> 练习任务
1. 请用两句话概括节选的内容。
2. 根据节选回答下列问题:
(a) 所引代码位于哪个文件?
(b) 在 CreateContainer 中,sandboxPid 取自哪个值?
(c) 找不到 sandbox 时,返回的错误信息以哪几个词开头?

==== 节选

可以看到,创建container的时候从指定的PODID中获得进程pid所在namespace(c.sandboxService.SandboxStatus)填充到新创建的Config文件中。

///@file: containerd\internal\cri\server\container_create.go
func (c *criService) buildLinuxSpec(
	id string,
	sandboxID string,
	sandboxPid uint32,
	containerName string,
	imageName string,
	config *runtime.ContainerConfig,
	sandboxConfig *runtime.PodSandboxConfig,
	imageConfig *imagespec.ImageConfig,
	extraMounts []*runtime.Mount,
	ociRuntime criconfig.Runtime,
	runtimeHandler *runtime.RuntimeHandler,
) (_ []oci.SpecOpts, retErr error) {
///...
	specOpts = append(specOpts,
		customopts.WithOOMScoreAdj(config, c.config.RestrictOOMScoreAdj),
		customopts.WithPodNamespaces(securityContext, sandboxPid, targetPid, uids, gids),
		customopts.WithSupplementalGroups(supplementalGroups),
	)
///...
///@file: containerd\internal\cri\server\container_create.go
// CreateContainer creates a new container in the given PodSandbox.
func (c *criService) CreateContainer(ctx context.Context, r *runtime.CreateContainerRequest) (_ *runtime.CreateContainerResponse, retErr error) {
	config := r.GetConfig()
	log.G(ctx).Debugf("Container config %+v", config)
	sandboxConfig := r.GetSandboxConfig()
	sandbox, err := c.sandboxStore.Get(r.GetPodSandboxId())
	if err != nil {
		return nil, fmt.Errorf("failed to find sandbox id %q: %w", r.GetPodSandboxId(), err)
	}

	cstatus, err := c.sandboxService.SandboxStatus(ctx, sandbox.Sandboxer, sandbox.ID, false)
	if err != nil {
		return nil, fmt.Errorf("failed to get controller status: %w", err)
	}

	var (
		sandboxID  = cstatus.SandboxID
		sandboxPid = cstatus.Pid
	)
///...

========
==== 所给数据

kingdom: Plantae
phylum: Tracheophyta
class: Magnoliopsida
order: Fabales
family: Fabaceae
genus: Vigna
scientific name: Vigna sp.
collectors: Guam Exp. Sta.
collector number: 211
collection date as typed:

========

> 各题答案
1. 创建容器时,会从指定的 PodID 中获得进程 pid 所在的 namespace(c.sandboxService.SandboxStatus),并填充到新创建的 Config 文件中。在 container_create.go 的代码里,CreateContainer 通过 SandboxStatus 取得 sandboxID 和 sandboxPid,buildLinuxSpec 则把 WithPodNamespaces 等选项追加到 specOpts 中。

2.
(a) containerd\internal\cri\server\container_create.go
(b) cstatus.Pid
(c) "failed to find sandbox id"